Cloudydict differs somewhat from python's dict
in one regard:
instances of python's dict
are private. Cloudydict instances
associated with the same bucket are shares, so a second object like
this:
e = my_dict_class(c='3')
will be able to see a and b.
We can test for set membership in cloudydict:
'c' in d # should be true
'q' in d # should be false
We can add values:
d['d'] = 'foobar'
We can remove values:
del(d['a'])
We can list values:
print d.items()
And we can retrieve items
print d['a']
You might note that cloudydict does not return a string, but rather an
instance of cloudydict.common.RemoteObject
. RemoteObject is a lazy
evaluating proxy that emulates fairly well the behavior of both a
read only file and a string. It tries to do so fairly efficiently too,
so for example when interacting with back ends that support it, string
slicing will result in HTTP range requests. Similarly treating the
RemoteObject as a file and calling readline
repeatedly will result in
streaming behavior.
The "dual duck type" model of RemoteObject does fail for methods that
have different behaviors between implementations. For example, iter
on a string and file return individual character and lines
respectively. This is resolved by picking whichever approach is less
accessible by a standard python convention; in the case of iter, the file iter semantics are provided by default. Those desiring string semantics need to wrap their RemoteObject in a call to str like this: str(d[<key>])
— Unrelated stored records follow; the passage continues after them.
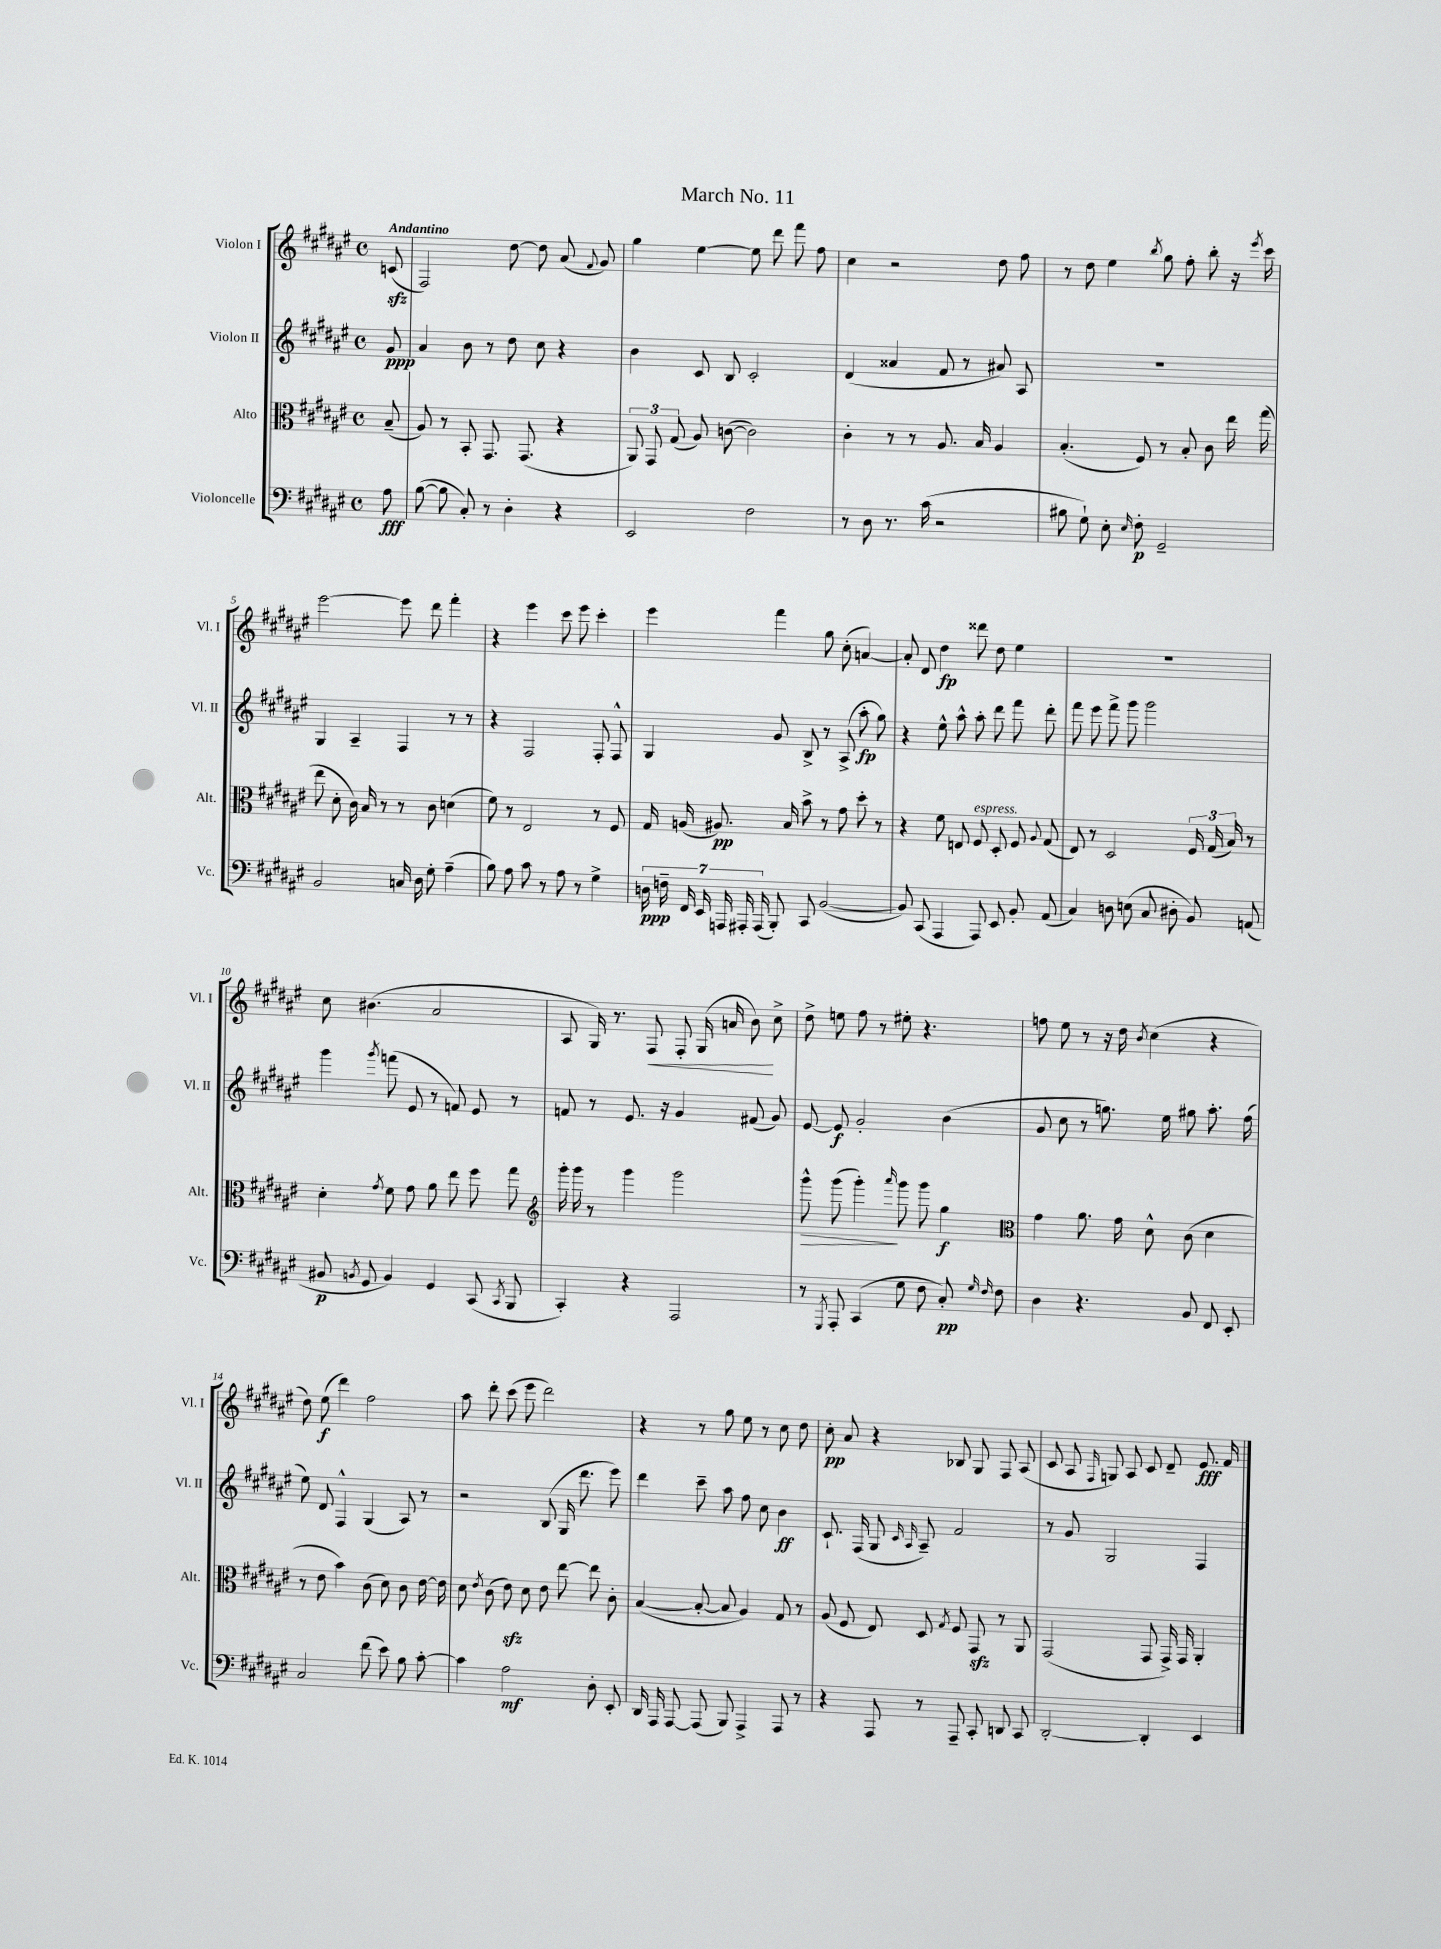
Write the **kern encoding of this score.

**kern	**kern	**kern	**kern
*staff4	*staff3	*staff2	*staff1
*clefF4	*clefC3	*clefG2	*clefG2
*k[f#c#g#d#a#e#]	*k[f#c#g#d#a#e#]	*k[f#c#g#d#a#e#]	*k[f#c#g#d#a#e#]
*M4/4	*M4/4	*M4/4	*M4/4
*met(c)	*met(c)	*met(c)	*met(c)
8A#	(8B~	8g#	(8c
=	=	=	=
([8B	8A#)	4a#	2F#)
8B]	8r	.	.
8C#')	8BB'	8b	.
8r	8.GG#	8r	.
4D#'	.	8dd#	[8dd#
.	(8.GG#	.	.
.	.	8cc#	8dd#]
4r	4r	4r	(8a#
.	.	.	8qqf#
.	.	.	8g#)
=	=	=	=
2EE#	12AA#)	4b	4gg#
.	12GG#	.	.
.	(12G#	.	.
.	8A#)	8c#	[4ee#
.	([8c	8B	.
2F#	2c])	2c#'	8ee#]
.	.	.	8ddd#
.	.	.	8fff#
.	.	.	8ff#
=	=	=	=
8r	4c#'	(4d#	4cc#
8D#	.	.	.
8.r	8r	4a##	2r
.	8r	.	.
(16c#	.	.	.
2r	8.A#	8f#	.
.	.	8r	.
.	16B	.	.
.	4A#	8a#)	8dd#
.	.	8A#	8ff#
=	=	=	=
8B#	(4.B'	1r	8r
8G#`)	.	.	8dd#
8E#'	.	.	4ee#
16qqE#	.	.	.
8F#'	8F#)	.	.
.	.	.	8qbb
2GG#~	8r	.	8gg#
.	8B'	.	8ff#'
.	8c#	.	8bb'
.	16ee#	.	16r
.	.	.	8qeee#
.	(16gg#	.	16ccc#
=	=	=	=
2BB	8ee#	4G#	[2eee#
.	8d#'	.	.
.	16c#)	4A#~	.
.	16B	.	.
.	8r	.	.
16C	8r	4F#	8eee#]
16D#	.	.	.
8G#'	8c#	.	8ddd#
(4A#~	(4d	8r	4fff#'
.	.	8r	.
=	=	=	=
8B)	8f#)	4r	4r
8A#	8r	.	.
8c#	2E#	2F#	4eee#
8r	.	.	.
8A#	.	.	8ccc#
8r	.	.	8eee#
4G#^	8r	8F#'	4ccc#'
.	8F#	8F#^^	.
=	=	=	=
28D	16G#	4G#	4eee#
28F~	.	.	.
.	(16A	.	.
28FF#	.	.	.
28EE#	.	.	.
.	8.A#)	.	.
28AAA	.	.	.
28AAA#'	.	.	.
(28AAA#	.	.	.
8BBB')	.	8g#	4fff#
.	16B	.	.
8CC#	8b^	8B^	.
([2BB	8r	8r	8gg#
.	8g#	(8A#^	(8cc#'
.	8dd#'	8aa#'	[4a)
.	8r	8gg#)	.
=	=	=	=
8BB])	4r	4r	8a']
(8CC#	.	.	8d#
4AAA#	8f#	8ee#^^	4dd#
.	8E	8aa#^^	.
8AAA#)	8F#	8aa#'	8ddd##
8EE#	8D#'	8ddd#	8dd#
8BB'	8F#	8fff#	4ee#
.	8qqA#	.	.
(8AA#	(8G#	8ddd#'	.
=	=	=	=
4C#)	8E#)	8fff#	1r
.	8r	8eee#	.
8D	2D#	8fff#^	.
(8E	.	8ggg#	.
8C#	.	2ggg#	.
8D#'	.	.	.
8BB)	24F#	.	.
.	(24G#	.	.
.	24B)	.	.
(8AA	8r	.	.
=	=	=	=
8BB#	4d#'	4ggg#	8cc#
8qBB	.	.	.
8GG#	.	.	(4.b#
.	8qg#	8qggg#	.
4BB)	8f#	(8fff	.
.	8g#	8e#	.
4GG#	8a#	8r	2a#
.	8ee#	8f)	.
(8CC#	8ff#	8e#	.
8qCC#	.	.	.
8BBB	8gg#	8r	.
=	=	=	=
*	*clefG2	*	*
4CC#')	16ggg#'	8f	8A#
.	16ggg#	.	.
.	8r	8r	16G#)
.	.	.	8.r
4r	4ggg#	8.e#	.
.	.	.	8F#
.	.	16r	.
2AAA#	2ggg#	4g#	8F#'
.	.	.	(16G#
.	.	.	16a
.	.	(8f#	8b)
.	.	8g#)	8cc#^
=	=	=	=
8r	8ggg#^^	[8e#	8dd#^
8qGGG#	.	.	.
8AAA#'	(8ggg#	8e#]	8ee
(4CC#	4ggg#')	2g#'	8ff#
.	.	.	8r
.	16qqaaa#	.	.
8G#	8ggg#	.	8ee#'
8F#	8ggg#	.	4.r
8C#')	4gg#	(4b	.
16qqG#	.	.	.
16qqF#	.	.	.
8F#	.	.	.
=	=	=	=
*	*clefC3	*	*
4D#	4g#	8g#	8ff
.	.	8cc#	8ee#
4.r	8.a#	8r	8r
.	.	8.gg)	16r
.	16g#	.	16dd#
.	.	.	8qb
.	8d#^^	.	(4cc#
.	.	16ee#	.
8BB	(8c#	8gg#	.
8FF#	4d#	8.aa#'	4r
8EE#'	.	.	.
.	.	(16ff#	.
=	=	=	=
2C#	8r	8ee#)	8dd#)
.	8e#	8d#	(8ee#
.	4b)	4F#^^	4ddd#)
(8f#	(8c#	(4G#	2ff#
8e#)	8d#)	.	.
8B	8c#	8A#)	.
[8c#'	[16e#	8r	.
.	16e#]	.	.
=	=	=	=
4c#]	8d#	2r	8aa#
.	8qe#	.	.
.	(8c#	.	8ddd#'
2A#	8e#)	.	(8ccc#
.	8d#	.	8eee#
.	8e#	(8B	2ddd#)
.	[8ee#	16G#	.
.	.	8.ddd#	.
8D#'	8ee#]	.	.
8EE#'	8c#'	8eee#)	.
=	=	=	=
16DD#	([4B	4ddd#	4r
16AAA#	.	.	.
[8AAA#	.	.	.
(8AAA#]	8B'_	8ccc#~	8r
8BBB)	8B]	8aa#	8gg#
4AAA#^	4A#)	8ff#	8ee#
.	.	8cc#	8r
8AAA#	8G#	4b	8cc#
8r	8r	.	8dd#
=	=	=	=
4r	(8A#	8.c#`	8cc#'
.	8F#	.	8a#
.	.	(16F#	.
8AAA#	8E#)	8G#	4r
.	.	16qqc#	.
.	.	16qqA#	.
8r	8D#	8A#~)	.
.	8qG#	.	.
8AAA#~	8F#	2f#	8B-
8CC#'	8GG#	.	8G#
8DD	8r	.	8F#
8CC#	8AA#	.	(8A#
=	=	=	=
[2DD#'	(2GG#	8r	8c#
.	.	8g#	8A#
.	.	.	16qqF#
.	.	2G#	8G)
.	.	.	8A#
4DD#']	8GG#	.	8c#
.	16GG#^)	.	8d#~
.	16GG#	.	.
4EE#	4AA#'	4F#	8.e#
.	.	.	16f#
==	==	==	==
*-	*-	*-	*-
Storage into cloudydict is similarly limited. Three types of data may
be stored in cloudydict: file like objects that have a read
method,
strings or objects that have sanely when str(<value>)
is called and
other RemoteObject instances.
When copying values between cloudydict instances never say this:
d['z'] = str(e['d'])
Instead it is more efficient to pass the RemoteObject instance like this:
d['z'] = e['d']
Cloudydict is aware of some of the special functionality some cloud vendors offer. For example, when copying between two S3 backed dictionaries, cloudy dict can use Amazon's cross bucket copy commands.